Chinese companies are also stepping up their physical presence in the market. Bulldozer specialist (among a growing number of other things) Shantui opened a new facility in Jebel Ali Free Zone in July and officially launched its first Middle East subsidary, Shantui Construction Equipment FZE. Shantui’s managing director Wang Feng said the company will use the the facility as its main hub to serve the Middle East and North Africa markets: “This is an important step for us. We start with $1 million worth of stock. Eventually the stock will be increased to $20 million,” he said at the launch.

When LiuGong opened its first ever PDC in Jebel Ali, it made sure its top brass was there to host the inauguration. Zeng Guang’an, LiuGong’s president, noted the move is a continuation of LiuGong’s global expansion strategy and that Dubai is ideally situated in the Middle East.

“Dubai represents an important expansion for LiuGong,” Zeng said. “In the past three years, we have continued to sign major contracts, such as our sale of 45 refurbished machines in Saudi Arabia, which occurred in June. Our dealers there have been very successful in placing LiuGong in customer demonstrations and at job sites. The port at Jebel Ali and its free trade zone supports our imports, and allows us to ship machines and parts quickly into and out of the entire region.”

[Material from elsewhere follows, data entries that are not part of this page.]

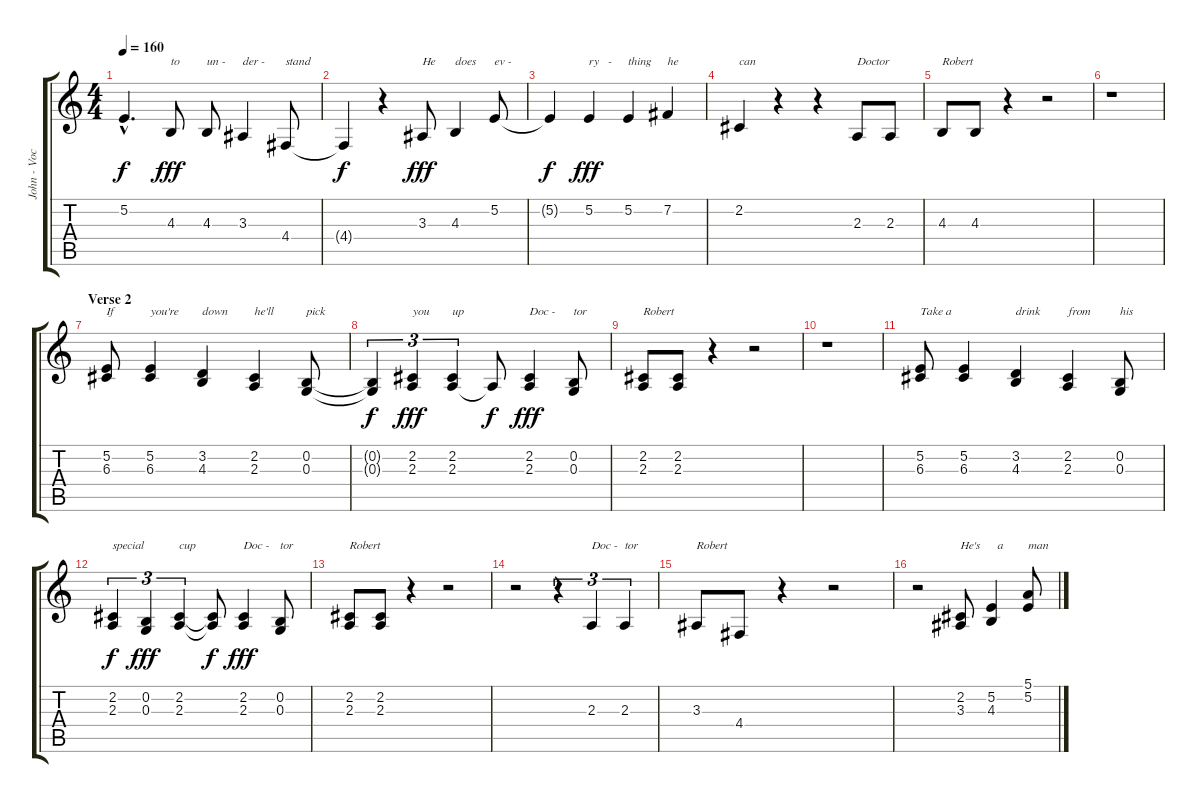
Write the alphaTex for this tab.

\track ("John - Vocal" "John - Voc") {instrument altosax}
\staff {score tabs}
\tuning (E4 B3 G3 D3 A2 E2) {hide}
\ts (4 4)
\tempo 160
\clef g2
\ks c
5.2{hac t}.4{d dy f} 4.3.8{txt "to" dy fff} 4.3.8{txt "un -"} 3.3.4{txt "der -"} 4.4.8{txt "stand"} |
4.4{t}.4{dy f} r.4 3.3.8{txt "He" dy fff} 4.3.4{txt "does"} 5.2.8{txt "ev -"} |
5.2{t}.4{dy f} 5.2.4{txt "ry   -" dy fff} 5.2.4{txt "thing"} 7.2.4{txt "he"} |
2.2.4{txt "can"} r.4 r.4 2.3.8{txt "Doctor"} 2.3.8 |
4.3.8{txt "Robert"} 4.3.8 r.4 r.2 |
r.1 |
\section ("" "Verse 2")
(5.2 6.3).8{txt "If"} (5.2 6.3).4{txt "you're"} (3.2 4.3).4{txt "down"} (2.2 2.3).4{txt "he'll"} (0.2 0.3).8{txt "pick"} |
(0.2{t} 0.3{t}).4{tu (3 2) dy f} (2.2 2.3).4{tu (3 2) txt "you" dy fff} (2.2 2.3).4{tu (3 2) txt "up"} 2.3{t}.8{dy f} (2.2 2.3).4{txt "Doc -" dy fff} (0.2 0.3).8{txt "tor"} |
(2.2 2.3).8{txt "Robert"} (2.2 2.3).8 r.4 r.2 |
r.1 |
(5.2 6.3).8{txt "Take a"} (5.2 6.3).4 (3.2 4.3).4{txt "drink"} (2.2 2.3).4{txt "from"} (0.2 0.3).8{txt "his"} |
(2.2 2.3).4{tu (3 2) txt "special" dy f} (0.2 0.3).4{tu (3 2) dy fff} (2.2 2.3).4{tu (3 2) txt "cup"} (2.2{t} 2.3{t}).8{dy f} (2.2 2.3).4{txt "Doc -" dy fff} (0.2 0.3).8{txt "tor"} |
(2.2 2.3).8{txt "Robert"} (2.2 2.3).8 r.4 r.2 |
r.2 r.4{tu (3 2)} 2.3.4{tu (3 2) txt "Doc -"} 2.3.4{tu (3 2) txt "tor"} |
3.3.8{txt "Robert"} 4.4.8 r.4 r.2 |
r.2 (2.2 3.3).8{txt "He's"} (5.2 4.3).4{txt "  a "} (5.1 5.2).8{txt "man"}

LiuGong already has four dealers in the region in Dubai, Yemen, Saudi Arabia and Oman moving 500 machines a year. Wheel loaders and excavators are its top sellers. LiuGong Machinery Middle East is expected to become fully operational in early 2012. It will include 1,000 square meters of office space for support personnel, and a parts depot. It represents a $3.5 million investment and the operation will be run by the approachable Liang Yongjie who will serve as the general manager. The subsidiary is well equipped too with a sophisticated parts depot that ensures that LiuGong to warehouse parts close to customers and markets. Parts and machines will be imported to the depot, tested and made available for customer demonstrations. LiuGong claims it can now ship parts to Dubai and across the Middle East within 48 hours.

Chinese machinery manufacturers have come a long way since they started looking at the Middle East.